Required action » For this exercise, reproduce the entries below exactly, but only from the line containing "left shoulder: (330, 540)" through the line containing "left eye: (18, 555)", both included.

Dataset records »

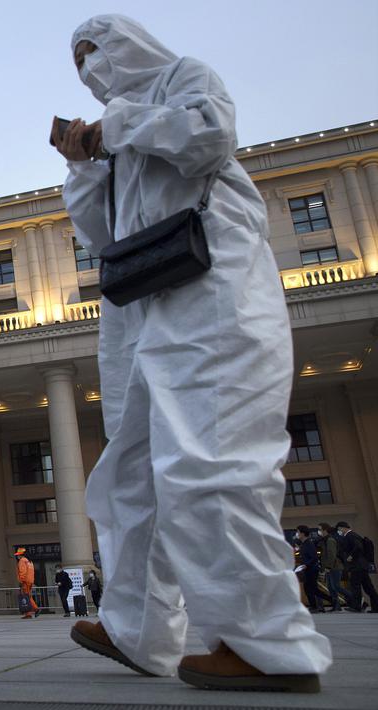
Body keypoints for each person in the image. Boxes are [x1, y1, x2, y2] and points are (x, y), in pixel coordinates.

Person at [57, 15, 330, 692]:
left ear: (129, 43)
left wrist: (117, 125)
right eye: (78, 62)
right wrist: (86, 165)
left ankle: (267, 643)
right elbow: (100, 230)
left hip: (211, 286)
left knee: (210, 456)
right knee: (131, 472)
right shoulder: (112, 134)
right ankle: (138, 629)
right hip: (139, 305)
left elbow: (208, 136)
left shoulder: (183, 79)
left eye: (96, 51)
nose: (91, 69)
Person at [336, 522, 377, 613]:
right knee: (368, 587)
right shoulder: (353, 535)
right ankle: (376, 607)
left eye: (339, 529)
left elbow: (358, 546)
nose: (339, 532)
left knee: (355, 586)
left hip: (356, 566)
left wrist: (351, 556)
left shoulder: (350, 535)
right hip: (361, 566)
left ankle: (356, 607)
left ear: (343, 528)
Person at [295, 527, 326, 613]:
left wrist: (306, 564)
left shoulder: (309, 543)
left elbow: (314, 557)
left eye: (298, 532)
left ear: (303, 533)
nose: (297, 534)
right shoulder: (304, 544)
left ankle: (317, 605)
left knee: (311, 588)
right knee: (309, 588)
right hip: (307, 569)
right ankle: (314, 606)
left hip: (312, 569)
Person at [317, 523, 344, 612]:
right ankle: (336, 606)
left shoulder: (330, 540)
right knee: (331, 587)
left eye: (320, 529)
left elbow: (332, 555)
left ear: (325, 530)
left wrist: (328, 566)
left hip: (334, 567)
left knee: (336, 586)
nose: (319, 531)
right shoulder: (324, 540)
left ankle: (353, 599)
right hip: (329, 568)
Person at [15, 548, 37, 619]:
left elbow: (23, 572)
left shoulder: (22, 561)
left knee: (26, 597)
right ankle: (35, 609)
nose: (17, 556)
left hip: (25, 581)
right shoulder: (29, 561)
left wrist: (21, 581)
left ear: (21, 555)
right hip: (30, 581)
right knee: (28, 596)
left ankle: (30, 613)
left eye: (18, 555)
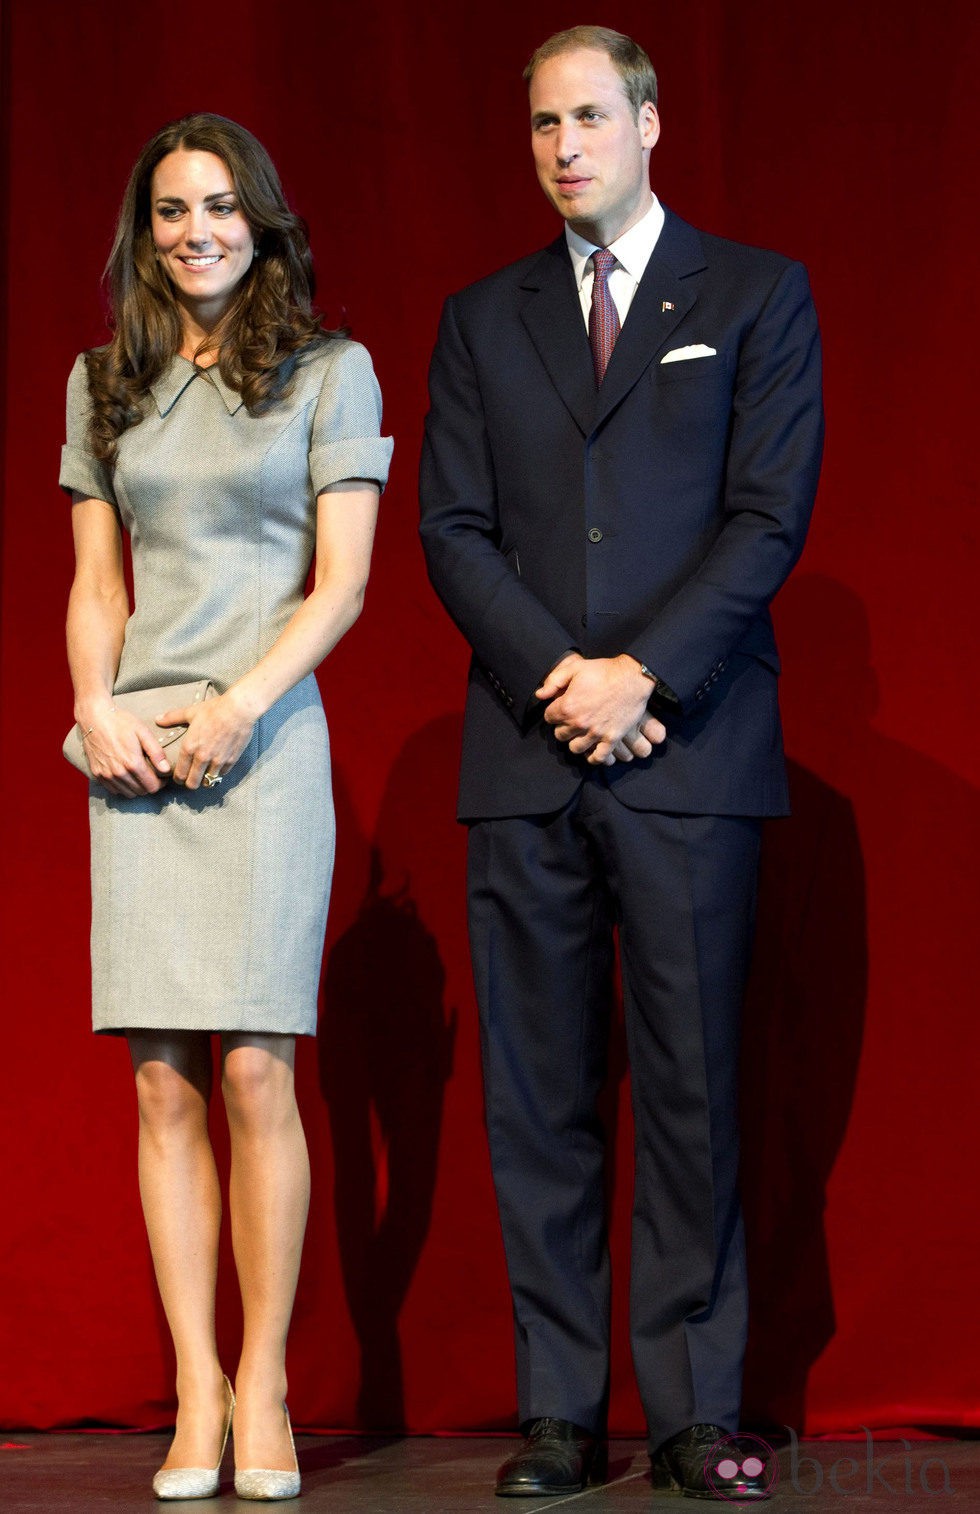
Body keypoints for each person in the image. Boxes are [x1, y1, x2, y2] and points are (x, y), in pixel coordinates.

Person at [419, 25, 822, 1503]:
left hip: (688, 750)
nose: (564, 144)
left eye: (590, 115)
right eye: (542, 122)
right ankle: (557, 1411)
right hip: (529, 760)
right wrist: (561, 681)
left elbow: (767, 517)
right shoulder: (481, 316)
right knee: (541, 1098)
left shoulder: (758, 294)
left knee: (694, 1091)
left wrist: (639, 675)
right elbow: (450, 528)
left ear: (649, 123)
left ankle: (693, 1410)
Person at [60, 114, 392, 1501]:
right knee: (159, 1078)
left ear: (262, 222)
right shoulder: (103, 381)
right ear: (145, 232)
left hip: (260, 743)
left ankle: (265, 1386)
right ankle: (193, 1385)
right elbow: (96, 580)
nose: (196, 230)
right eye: (171, 210)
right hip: (138, 752)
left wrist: (243, 702)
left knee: (259, 1065)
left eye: (219, 207)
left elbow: (344, 583)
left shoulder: (330, 370)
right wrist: (97, 707)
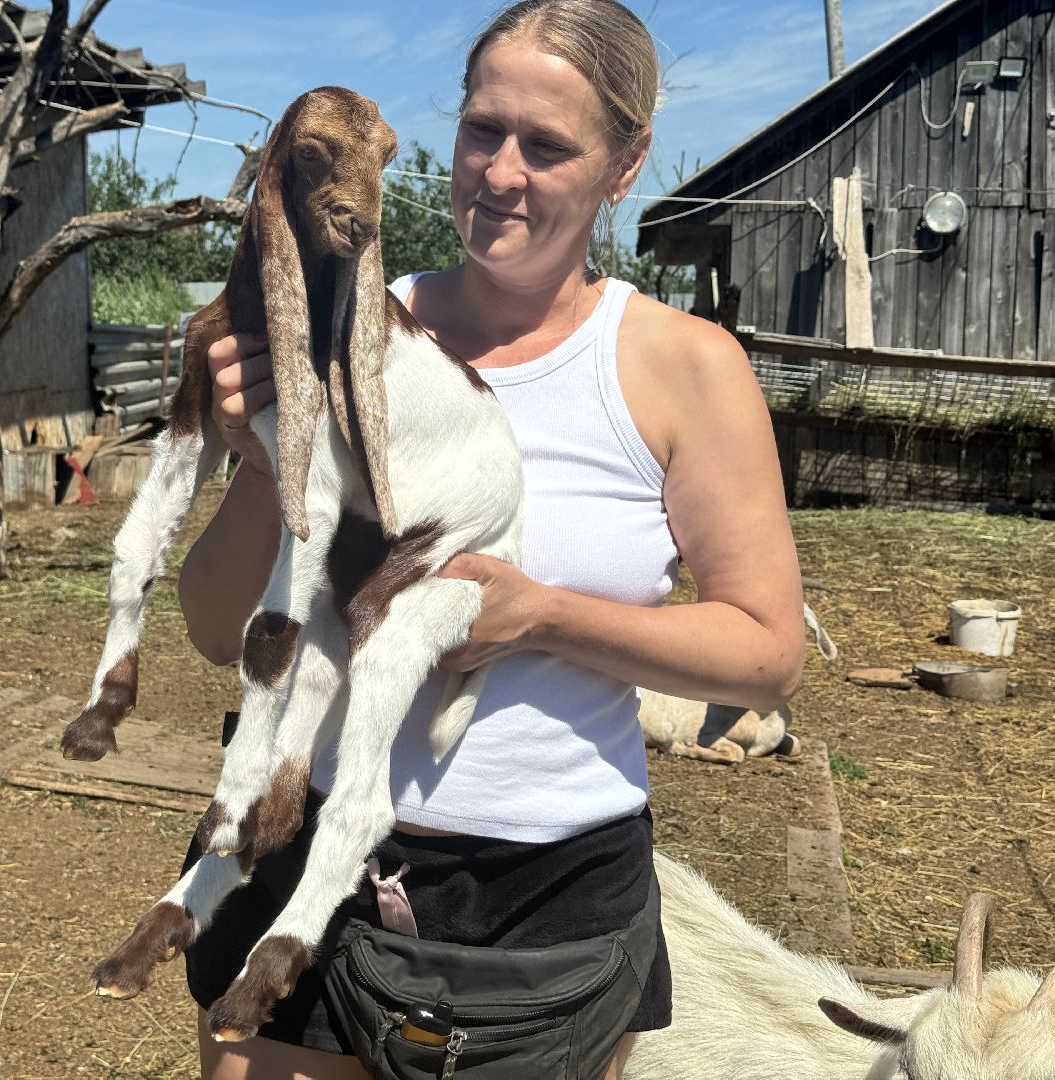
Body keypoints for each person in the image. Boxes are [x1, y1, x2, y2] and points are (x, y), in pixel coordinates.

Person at [175, 1, 806, 1076]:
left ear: (626, 162)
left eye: (548, 145)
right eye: (483, 130)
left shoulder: (682, 369)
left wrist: (540, 616)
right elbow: (210, 625)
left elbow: (764, 650)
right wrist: (265, 451)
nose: (501, 172)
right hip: (301, 839)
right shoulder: (351, 329)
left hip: (543, 906)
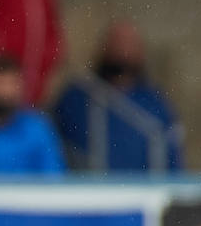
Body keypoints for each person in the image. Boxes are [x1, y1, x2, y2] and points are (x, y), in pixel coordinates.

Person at [52, 19, 183, 172]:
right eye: (118, 41)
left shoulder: (156, 106)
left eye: (130, 43)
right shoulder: (78, 97)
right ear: (104, 47)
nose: (123, 49)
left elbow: (172, 162)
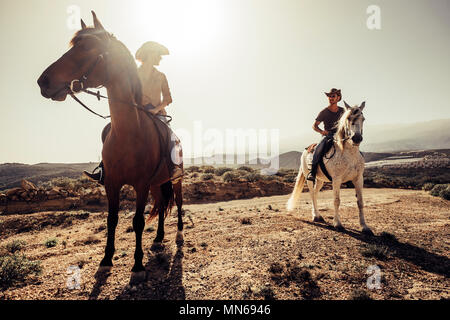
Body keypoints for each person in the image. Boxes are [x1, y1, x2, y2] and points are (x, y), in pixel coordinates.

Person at [83, 41, 174, 184]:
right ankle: (104, 169)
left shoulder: (161, 76)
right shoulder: (134, 74)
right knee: (109, 130)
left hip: (156, 113)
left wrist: (156, 109)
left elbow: (168, 98)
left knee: (170, 136)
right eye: (159, 55)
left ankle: (173, 169)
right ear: (150, 54)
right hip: (136, 111)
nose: (160, 58)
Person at [306, 88, 345, 182]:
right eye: (329, 96)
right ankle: (313, 172)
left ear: (338, 97)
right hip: (328, 136)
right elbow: (314, 126)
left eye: (333, 96)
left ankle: (352, 174)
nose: (330, 98)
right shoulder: (324, 112)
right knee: (319, 148)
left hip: (341, 136)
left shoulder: (343, 111)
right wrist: (322, 132)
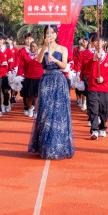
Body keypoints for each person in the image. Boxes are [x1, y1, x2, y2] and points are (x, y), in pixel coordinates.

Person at [28, 25, 74, 160]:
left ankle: (58, 146)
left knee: (58, 112)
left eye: (53, 33)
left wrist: (55, 60)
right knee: (45, 112)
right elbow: (38, 60)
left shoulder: (63, 49)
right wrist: (44, 47)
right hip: (46, 80)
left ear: (57, 34)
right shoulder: (42, 48)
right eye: (48, 33)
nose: (50, 35)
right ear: (44, 35)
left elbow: (64, 65)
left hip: (59, 80)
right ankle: (45, 146)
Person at [86, 33, 108, 139]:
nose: (98, 43)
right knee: (93, 109)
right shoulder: (89, 55)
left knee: (103, 109)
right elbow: (86, 69)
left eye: (100, 41)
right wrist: (94, 59)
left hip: (104, 87)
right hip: (93, 86)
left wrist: (104, 78)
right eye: (95, 41)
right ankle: (94, 130)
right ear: (93, 43)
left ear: (104, 42)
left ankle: (102, 127)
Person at [20, 41, 43, 118]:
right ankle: (30, 108)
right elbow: (22, 65)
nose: (33, 48)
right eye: (31, 46)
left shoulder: (40, 55)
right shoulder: (25, 55)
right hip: (28, 78)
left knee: (37, 96)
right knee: (28, 98)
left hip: (38, 78)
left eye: (34, 46)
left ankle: (36, 113)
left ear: (37, 47)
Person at [0, 33, 13, 113]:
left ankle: (7, 103)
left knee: (6, 91)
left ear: (4, 40)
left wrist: (10, 72)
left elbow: (10, 62)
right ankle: (0, 106)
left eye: (1, 39)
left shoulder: (8, 51)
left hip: (6, 74)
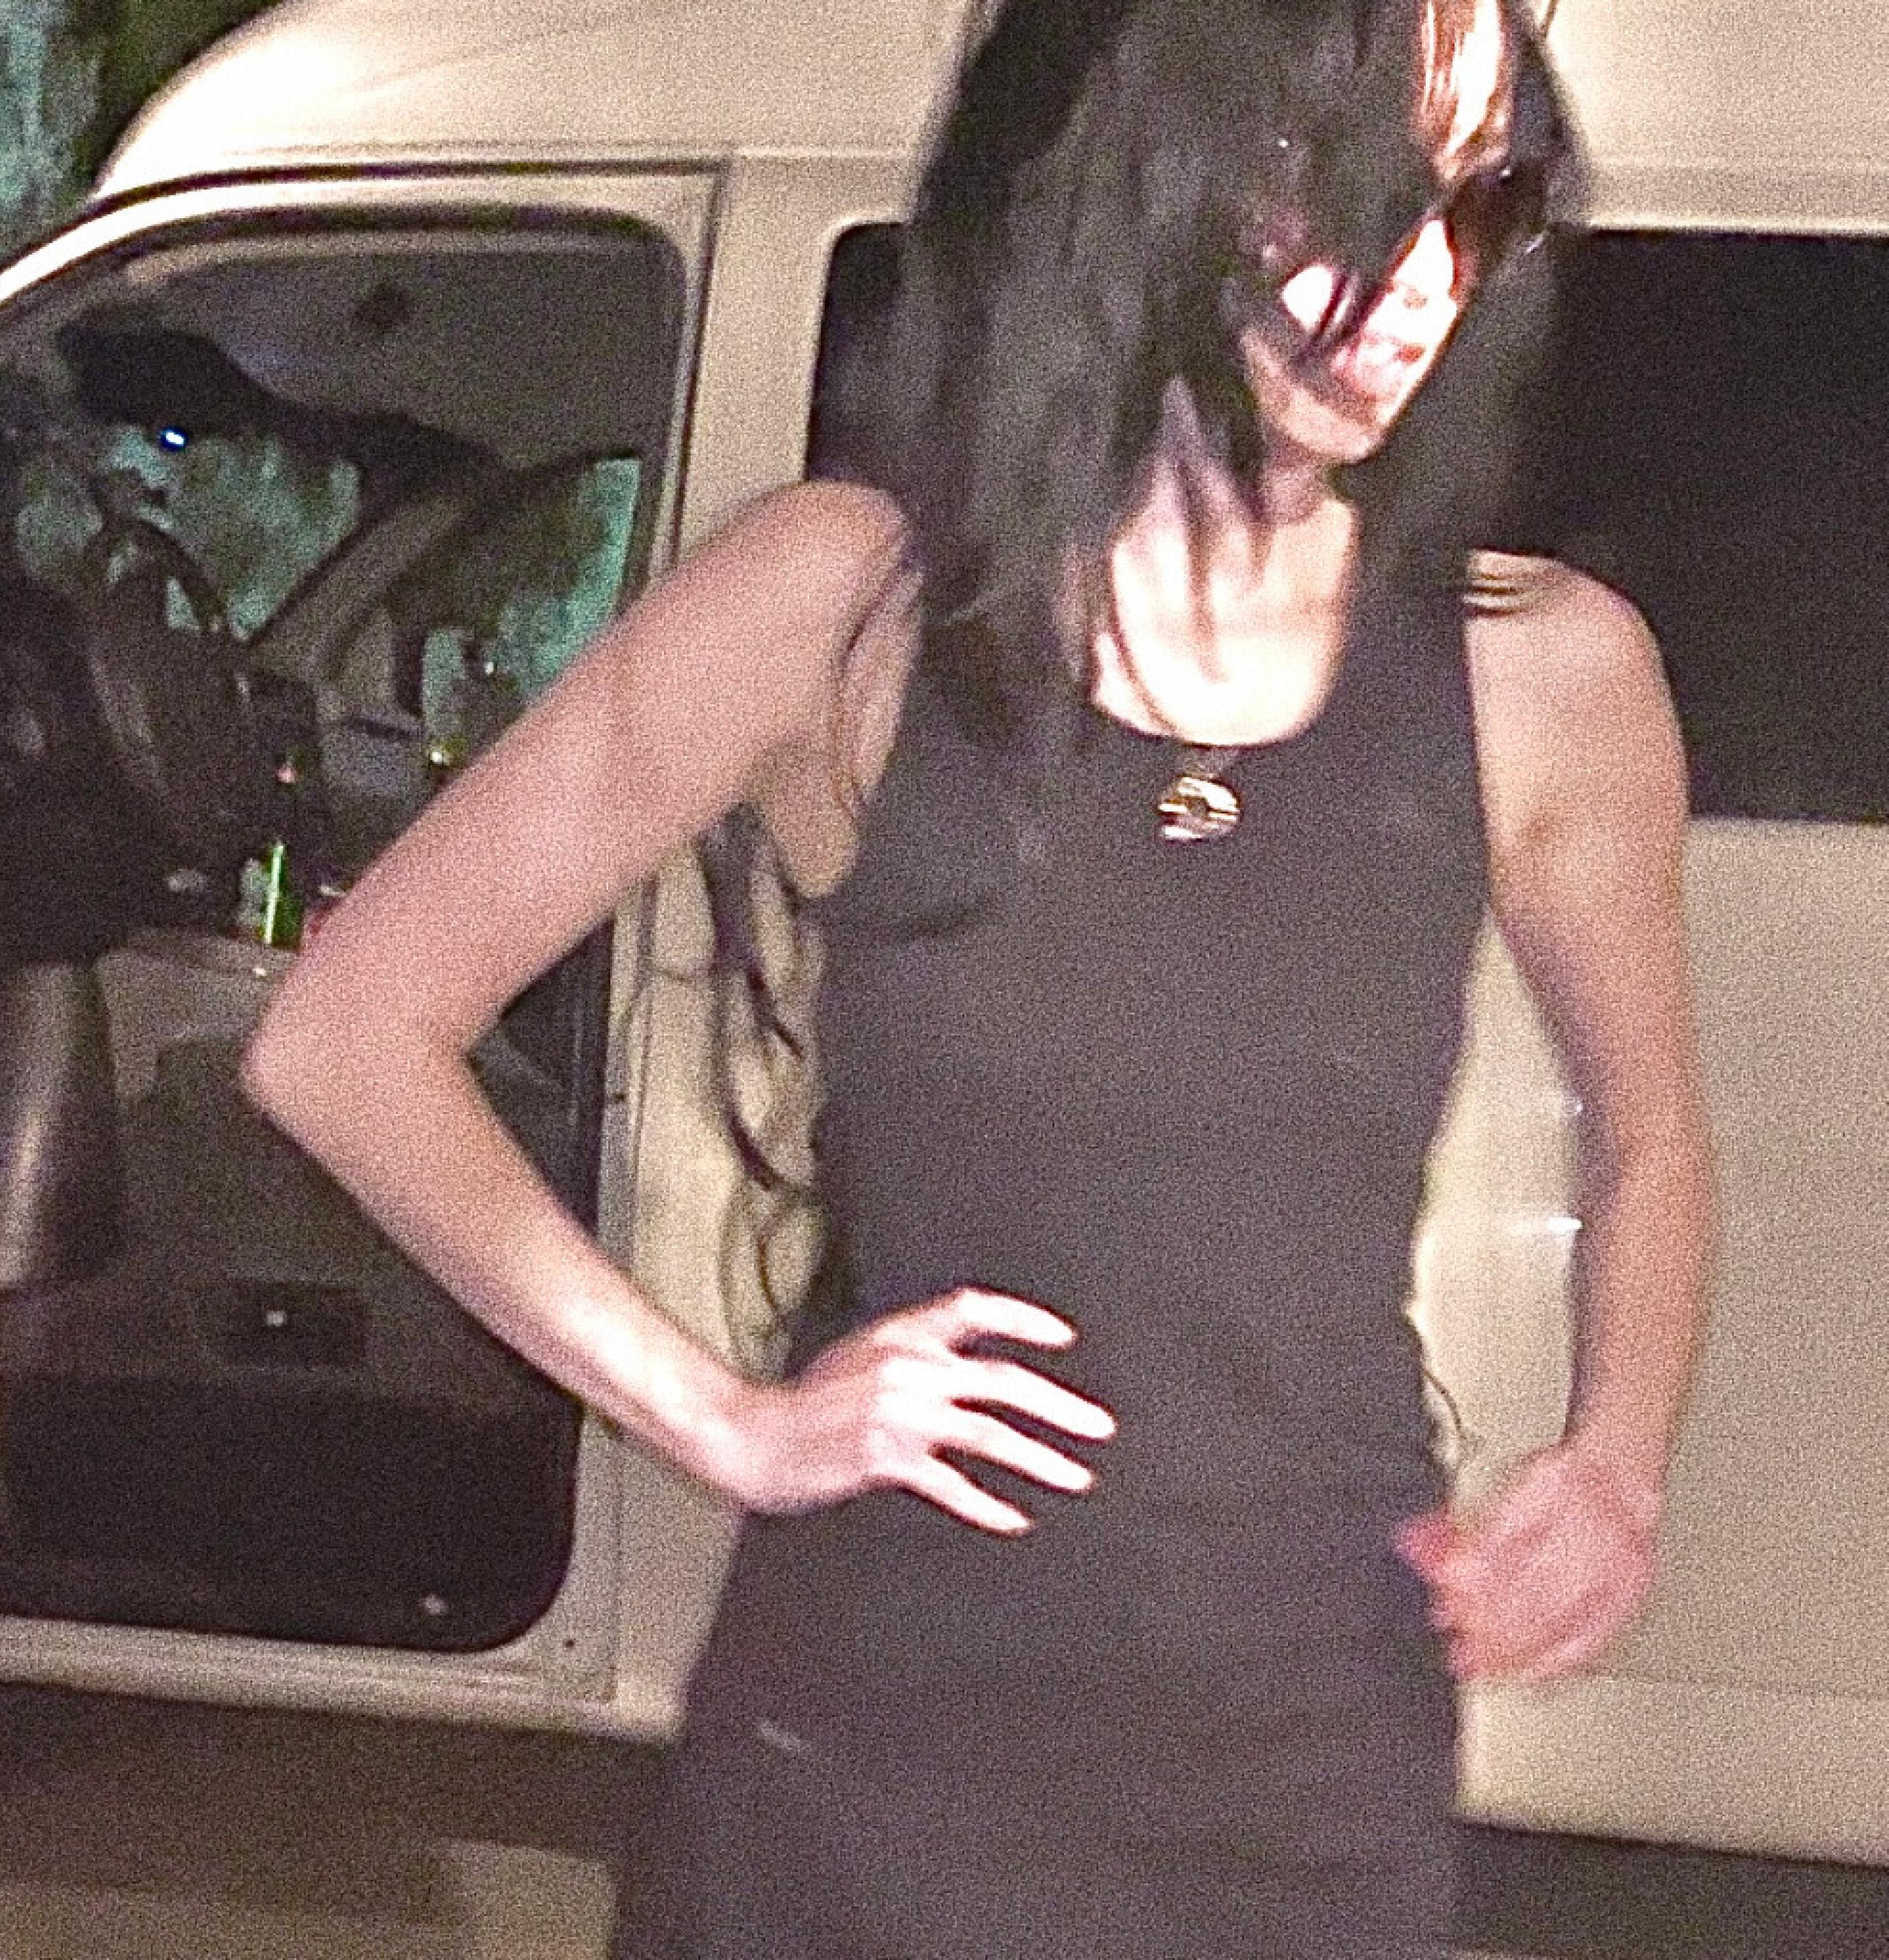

Solution for this problem »
left shoulder: (330, 540)
right knee: (331, 587)
left eye: (320, 529)
left elbow: (332, 555)
left ear: (325, 530)
left wrist: (328, 566)
left hip: (334, 567)
left knee: (336, 586)
nose: (319, 531)
right shoulder: (324, 540)
left ankle: (353, 599)
right hip: (329, 568)
Person at [15, 548, 37, 619]:
left elbow: (23, 572)
left shoulder: (22, 561)
left knee: (26, 597)
right ankle: (35, 609)
nose: (17, 556)
left hip: (25, 581)
right shoulder: (29, 561)
left wrist: (21, 581)
left ear: (21, 555)
right hip: (30, 581)
right knee: (28, 596)
left ankle: (30, 613)
left eye: (18, 555)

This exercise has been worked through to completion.